● **GOAL OF THE EXERCISE**: Reproduce all of the records below, substituting "site" for every occurrence of "locality" and keeping everything else unchanged. Leave the pictures out.

(Dataset entries)
----

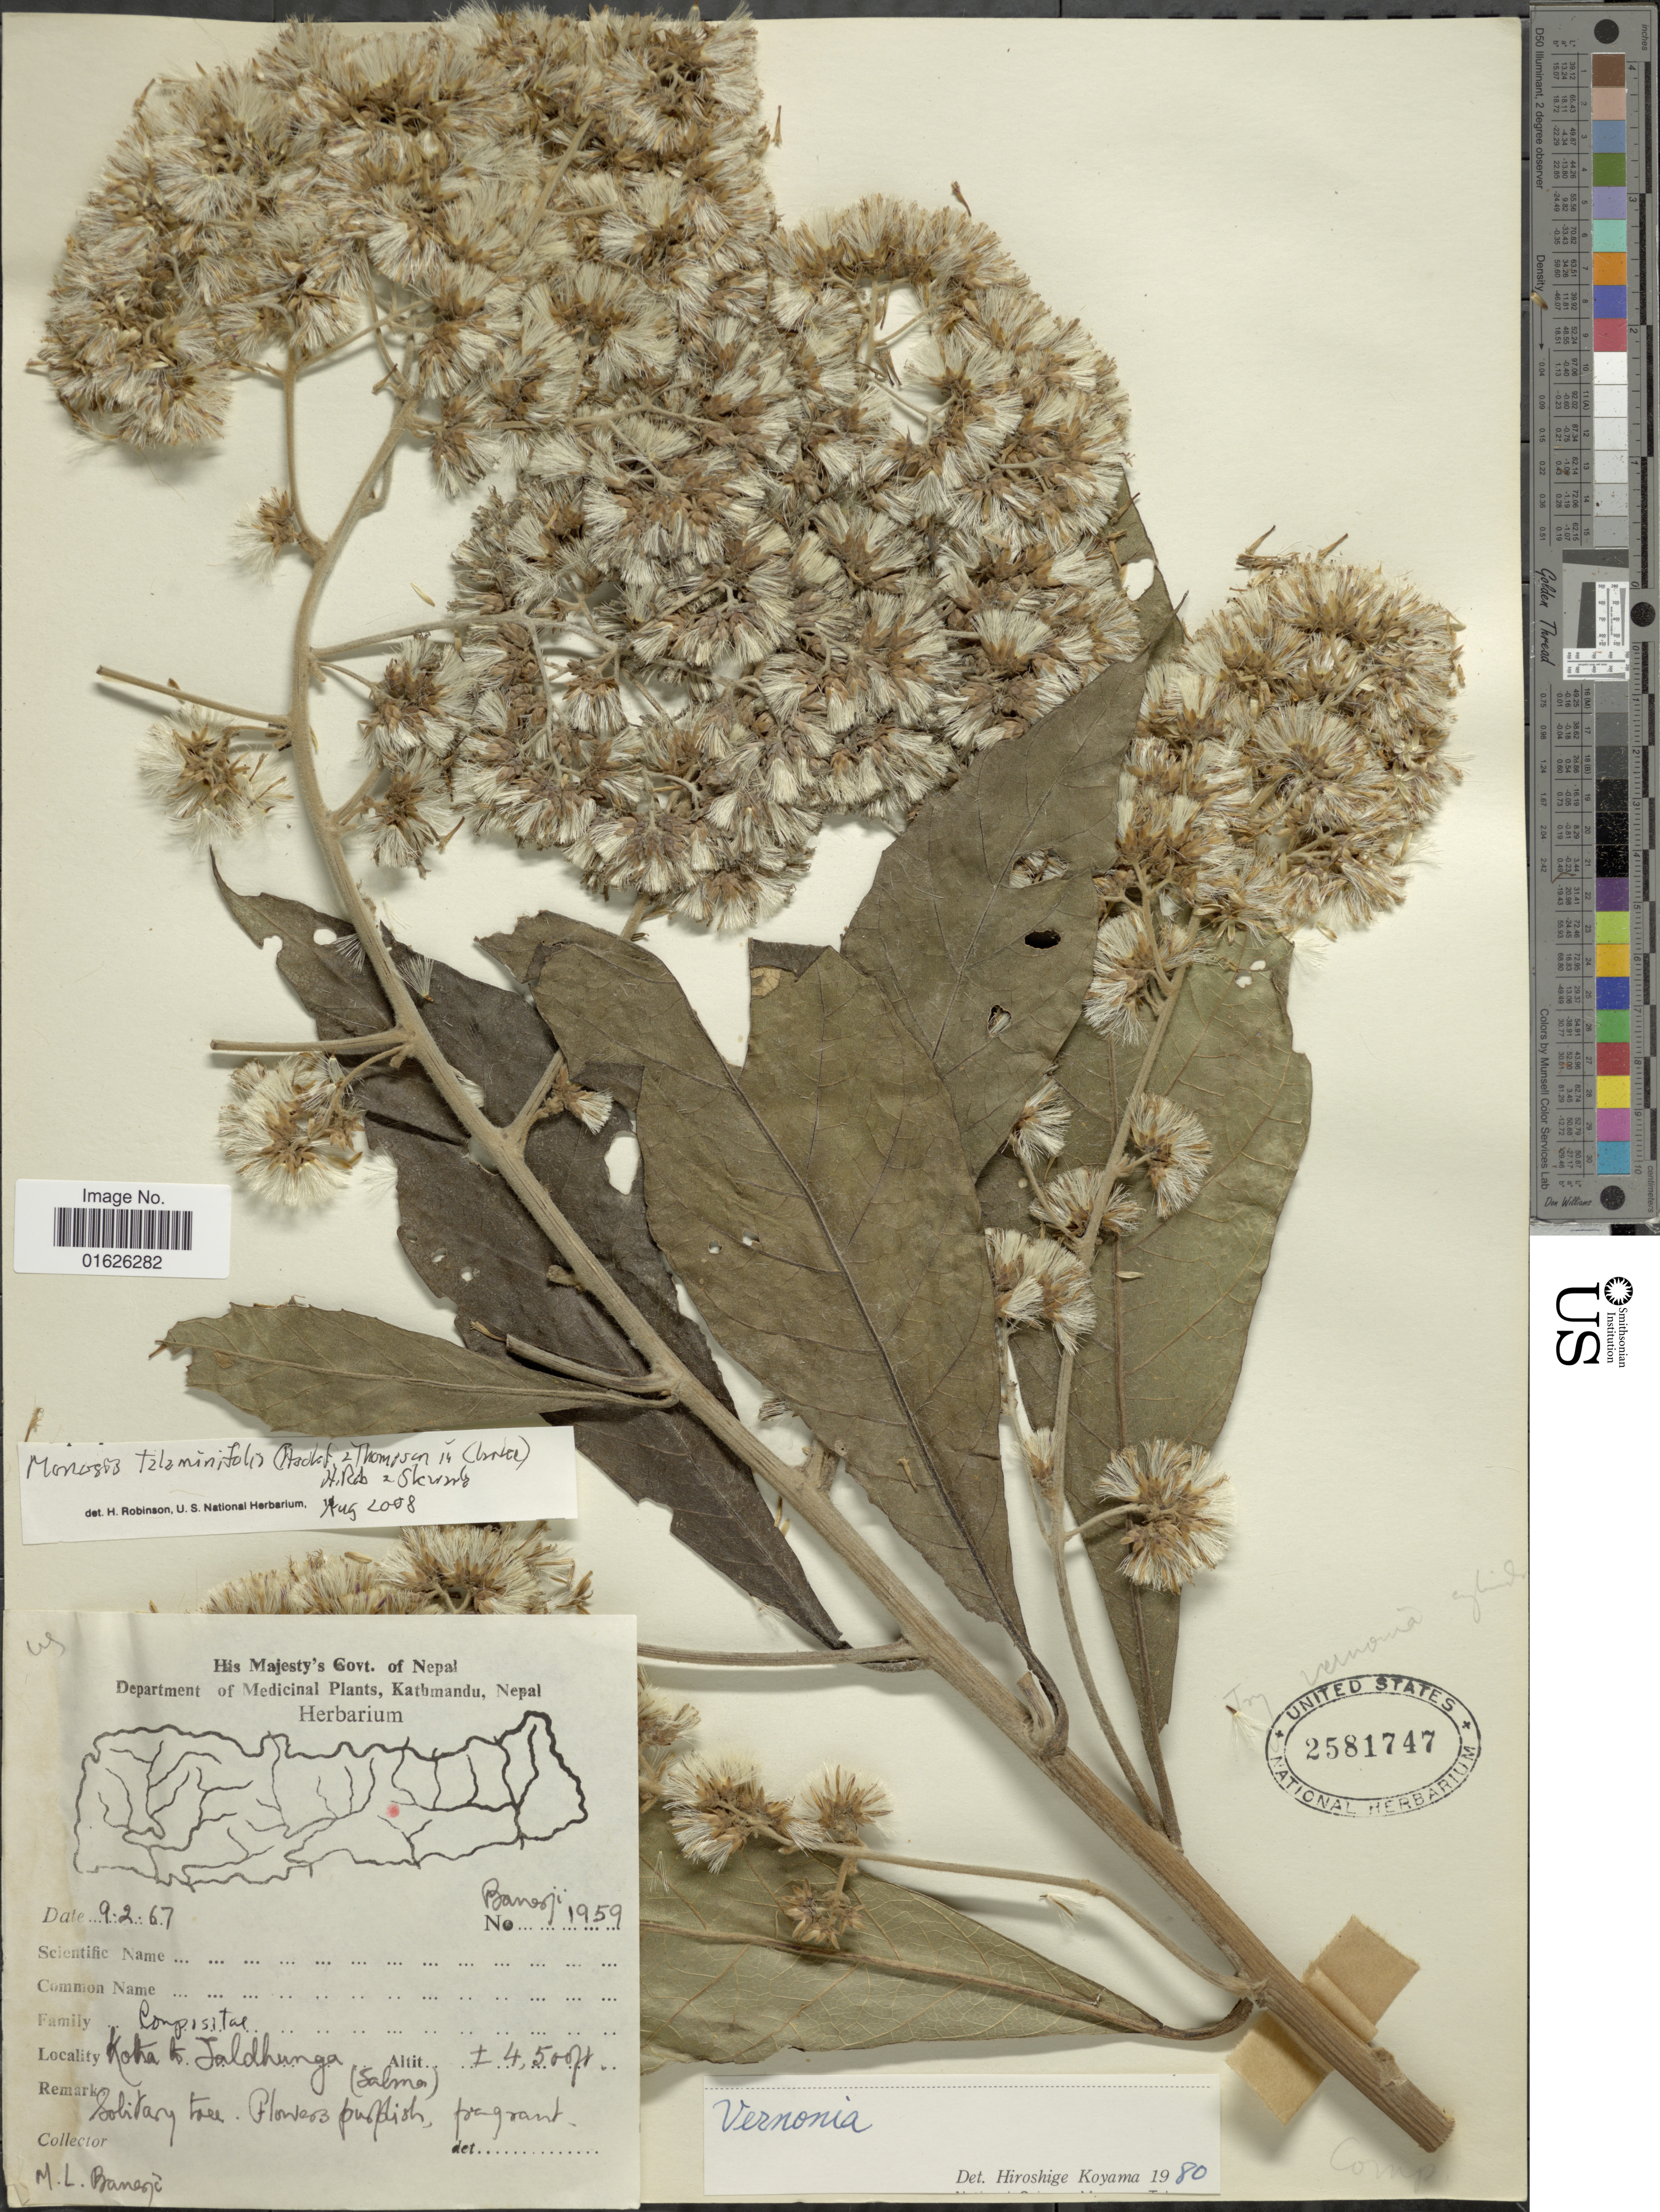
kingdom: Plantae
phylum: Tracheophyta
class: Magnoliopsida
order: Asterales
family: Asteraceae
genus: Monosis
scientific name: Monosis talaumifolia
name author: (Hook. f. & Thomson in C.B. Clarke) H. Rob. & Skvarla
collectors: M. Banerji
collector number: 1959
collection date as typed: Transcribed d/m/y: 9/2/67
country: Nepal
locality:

----

● **RIGHT ANSWER**:
kingdom: Plantae
phylum: Tracheophyta
class: Magnoliopsida
order: Asterales
family: Asteraceae
genus: Monosis
scientific name: Monosis talaumifolia
name author: (Hook. f. & Thomson in C.B. Clarke) H. Rob. & Skvarla
collectors: M. Banerji
collector number: 1959
collection date as typed: Transcribed d/m/y: 9/2/67
country: Nepal
site:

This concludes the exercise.